Что касается сыновей Хэстена, я сомневался, что он воспринимает их крещение всерьез. Как только они покинут Лунден, он наверняка прикажет им забыть про эту церемонию. Дети легко меняют веру. Хорошо, что большинство из них, вырастая, в конце концов, обретают здравый смысл.
Процессию возглавляли поющие монахи, за ними следовали дети с зелеными ветвями, за детьми — еще монахи, группа аббатов и епископов, потом Стеапа и пятьдесят человек королевской стражи, шагавшие перед Альфредом и его гостями.

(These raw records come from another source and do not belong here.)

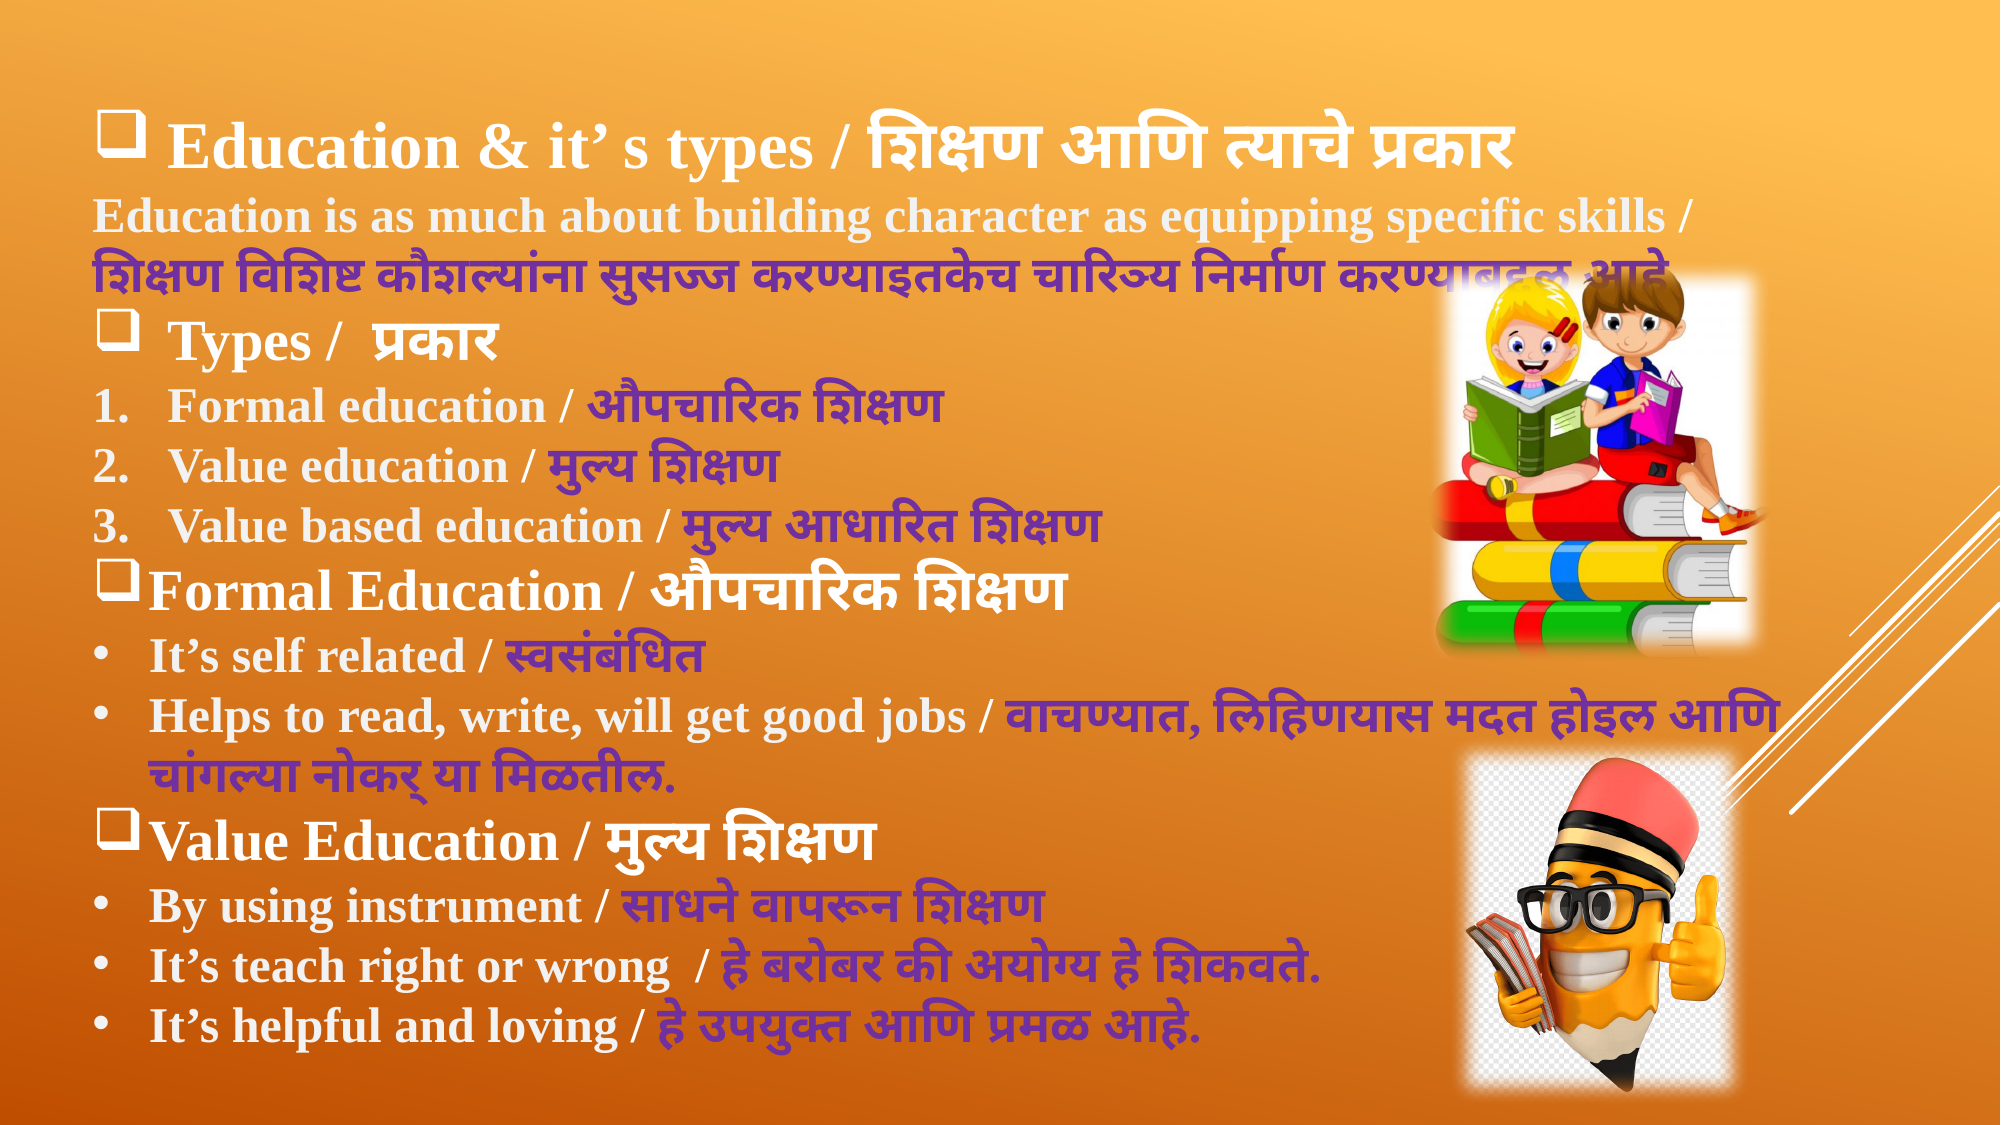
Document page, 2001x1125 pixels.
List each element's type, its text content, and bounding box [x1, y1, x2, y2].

text_box Education & it’ s types / शिक्षण आणि त्याचे प्रकार Education is as much about building character as equipping specific skills / शिक्षण विशिष्ट कौशल्यांना सुसज्ज करण्याइतकेच चारिञ्य निर्माण करण्याबद्दल आहे Types / प्रकार Formal education / औपचारिक शिक्षण Value education / मुल्य शिक्षण Value based education / मुल्य आधारित शिक्षण Formal Education / औपचारिक शिक्षण It’s self related / स्वसंबंधित Helps to read, write, will get good jobs / वाचण्यात, लिहिणयास मदत होइल आणि चांगल्या नोकर् या मिळतील. Value Education / मुल्य शिक्षण By using instrument / साधने वापरून शिक्षण It’s teach right or wrong / हे बरोबर की अयोग्य हे शिकवते. It’s helpful and loving / हे उपयुक्त आणि प्रमळ आहे. [77, 94, 1925, 1060]
picture [1427, 258, 1772, 663]
picture [1448, 735, 1752, 1106]
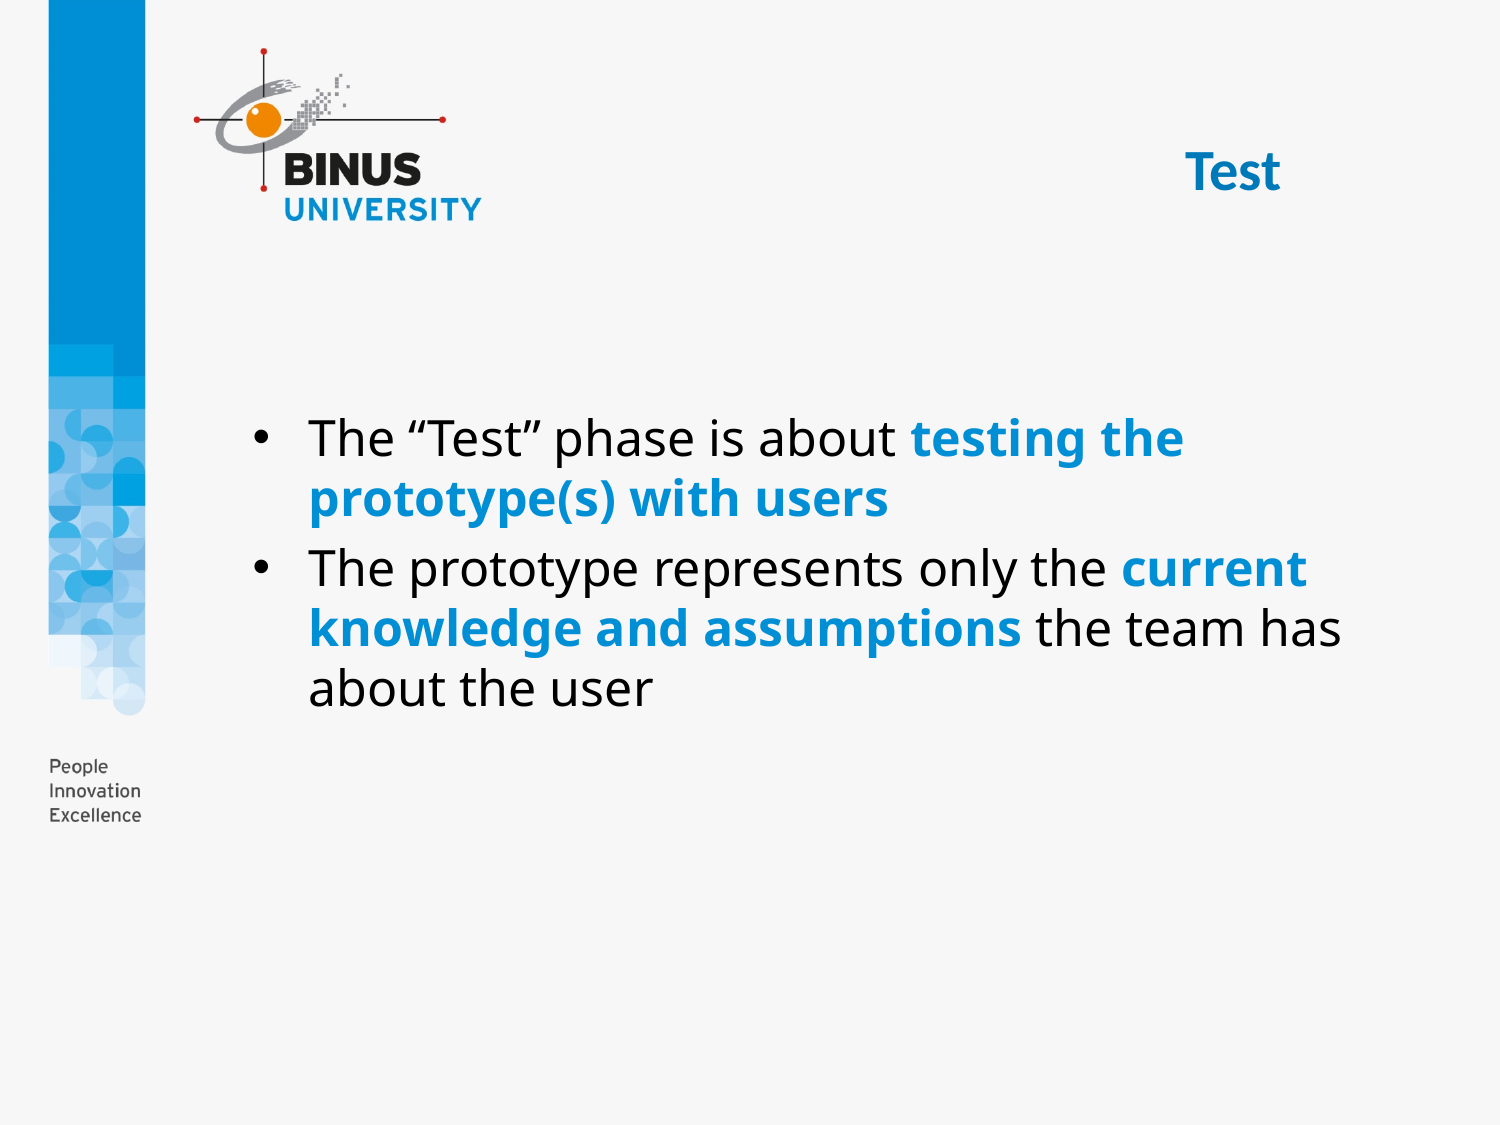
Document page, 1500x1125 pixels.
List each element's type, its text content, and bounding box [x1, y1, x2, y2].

list The “Test” phase is about testing the prototype(s) with users The prototype represents only the current knowledge and assumptions the team has about the user [237, 398, 1360, 1000]
text_box Test [1170, 125, 1297, 210]
picture [0, 0, 1500, 845]
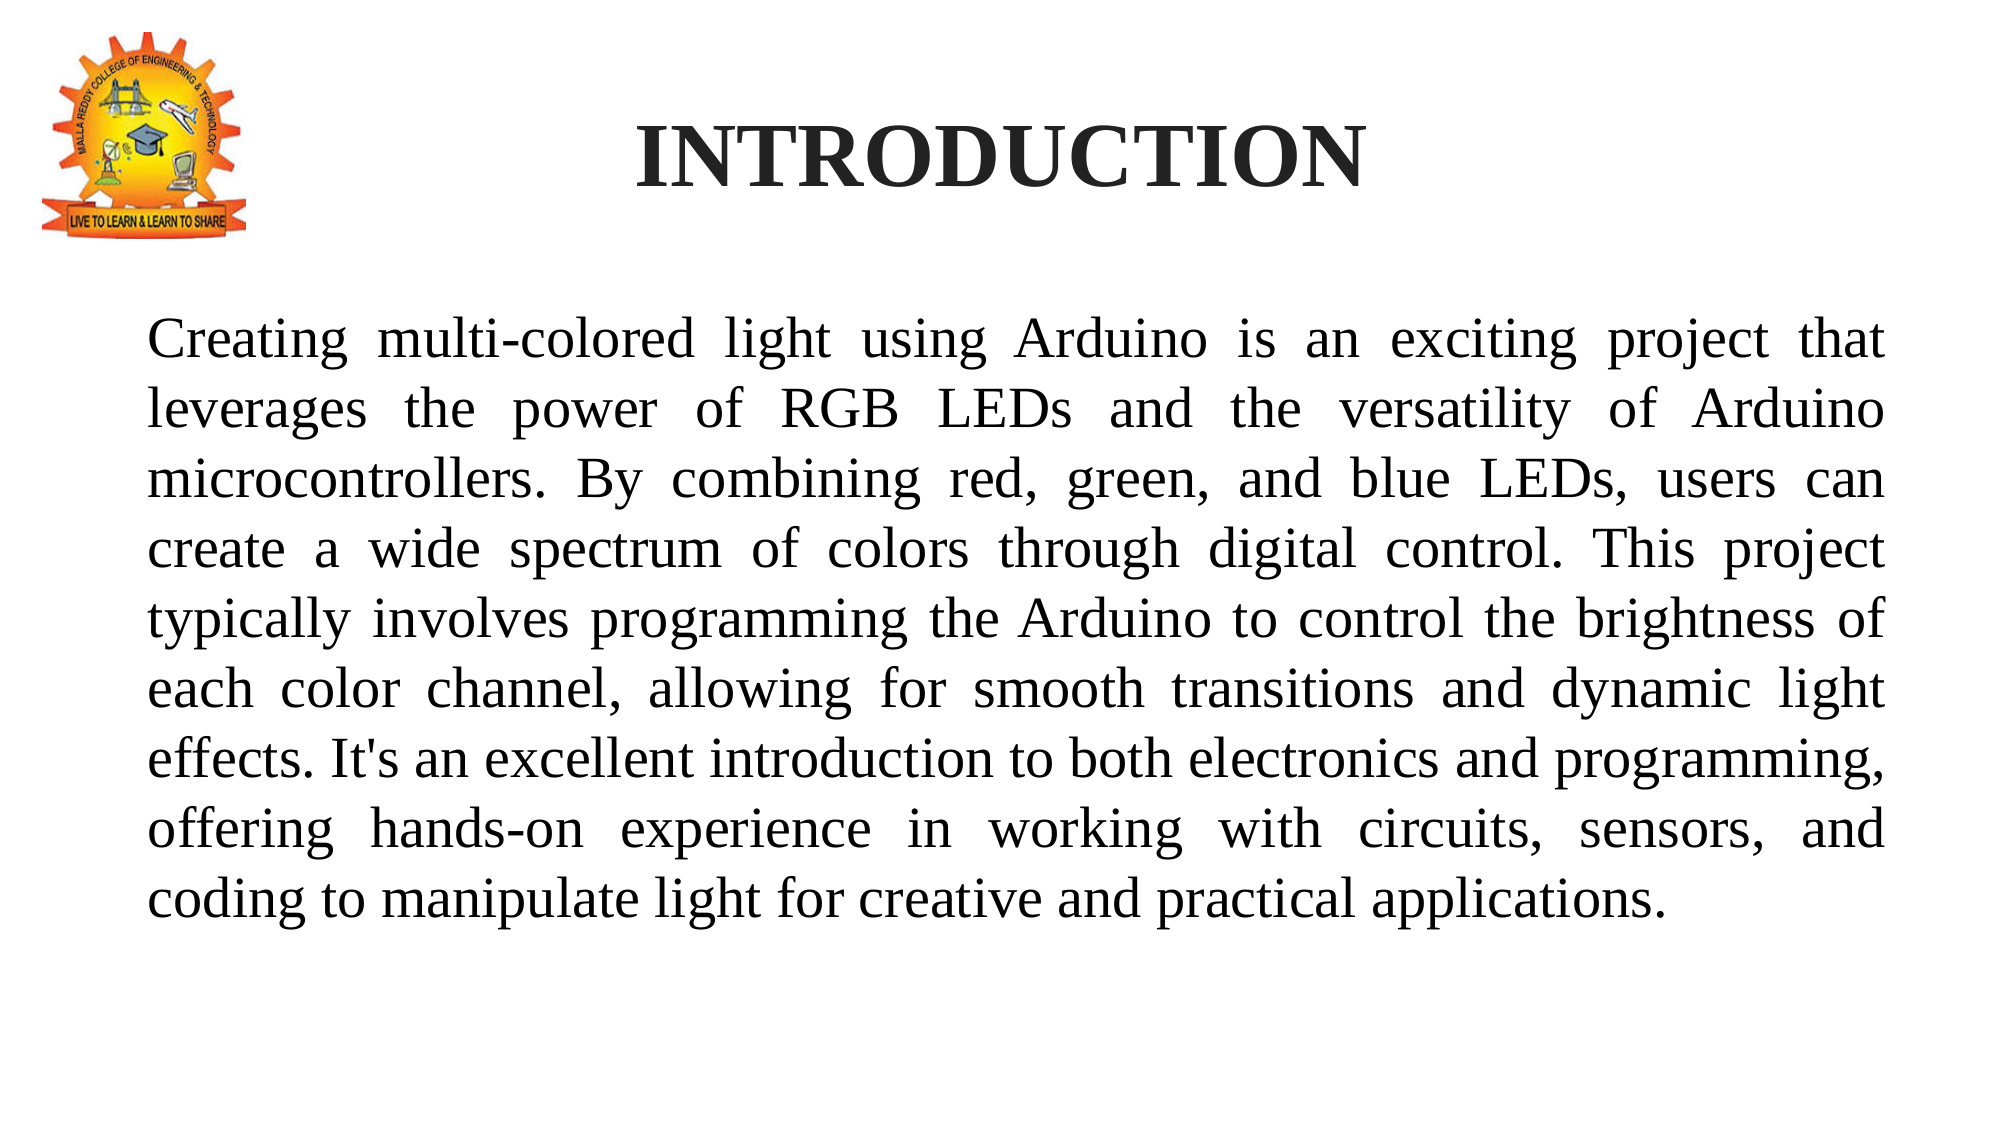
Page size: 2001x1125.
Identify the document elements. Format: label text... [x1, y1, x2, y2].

text_box Creating multi-colored light using Arduino is an exciting project that leverages the power of RGB LEDs and the versatility of Arduino microcontrollers. By combining red, green, and blue LEDs, users can create a wide spectrum of colors through digital control. This project typically involves programming the Arduino to control the brightness of each color channel, allowing for smooth transitions and dynamic light effects. It's an excellent introduction to both electronics and programming, offering hands-on experience in working with circuits, sensors, and coding to manipulate light for creative and practical applications. [132, 253, 1902, 975]
text_box INTRODUCTION [619, 86, 1620, 212]
picture [41, 32, 246, 240]
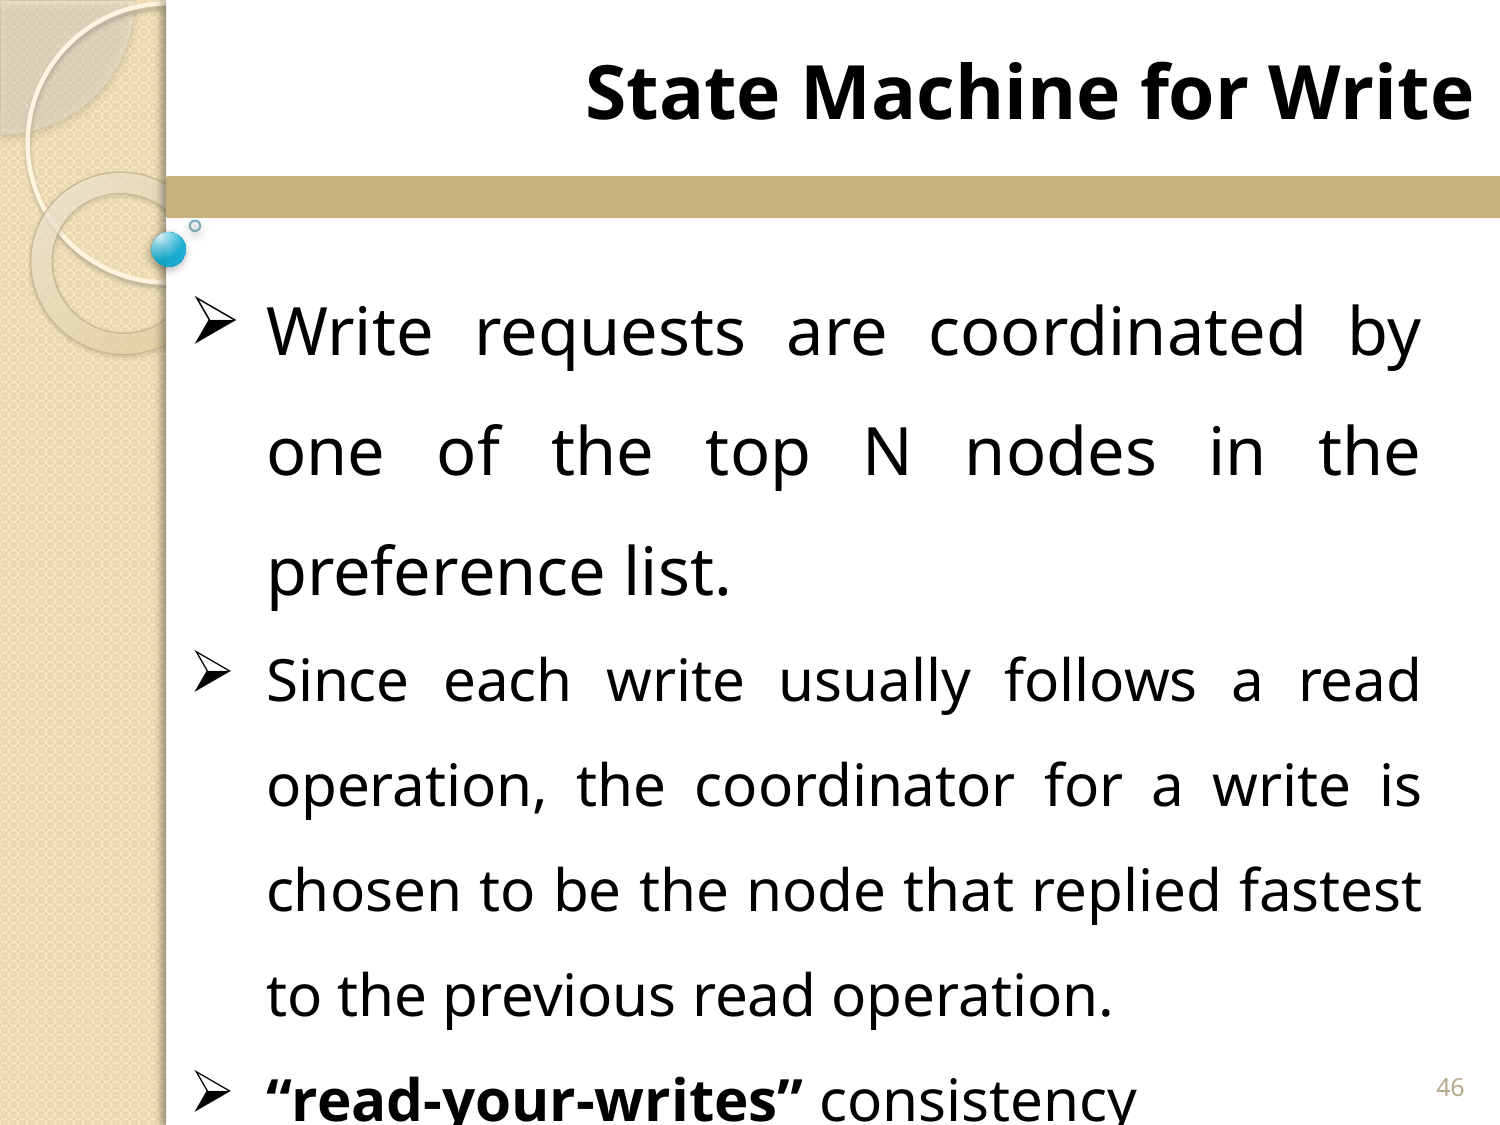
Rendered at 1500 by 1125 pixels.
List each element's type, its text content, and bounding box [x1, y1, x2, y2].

slide_number 46 [1413, 1034, 1488, 1113]
text_box State Machine for Write [570, 37, 1490, 143]
text_box Write requests are coordinated by one of the top N nodes in the preference list. Since each write usually follows a read operation, the coordinator for a write is chosen to be the node that replied fastest to the previous read operation. “read-your-writes” consistency [174, 241, 1438, 1125]
text_box [166, 176, 1500, 218]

Альфред шел медленно, ему явно нездоровилось, но он отказался ехать в повозке.
Его старый экипаж, который я бросил в канаве возле Феарнхэмма, починили, но Альфред настоял на том, чтобы идти пешком, потому что ему нравилось унижаться, приближаясь к своему Богу пешим. Иногда он опирался на Этельреда, и, таким образом, король и его зять болезненно хромали вверх по холму. Этельфлэд шла на шаг позади мужа, а за ней и за Хэстеном следовали посланники из валлийских земель и Франкии, которые проделали немалый путь, чтобы стать свидетелями чуда обращения датчан.
Хэстен поколебался, прежде чем войти в церковь. Подозреваю, он считал, что это вполне может оказаться засадой, но Альфред приободрил его, и датчане робко шагнули внутрь, убедившись, что там нет ничего опаснее стада монахов в черных рясах.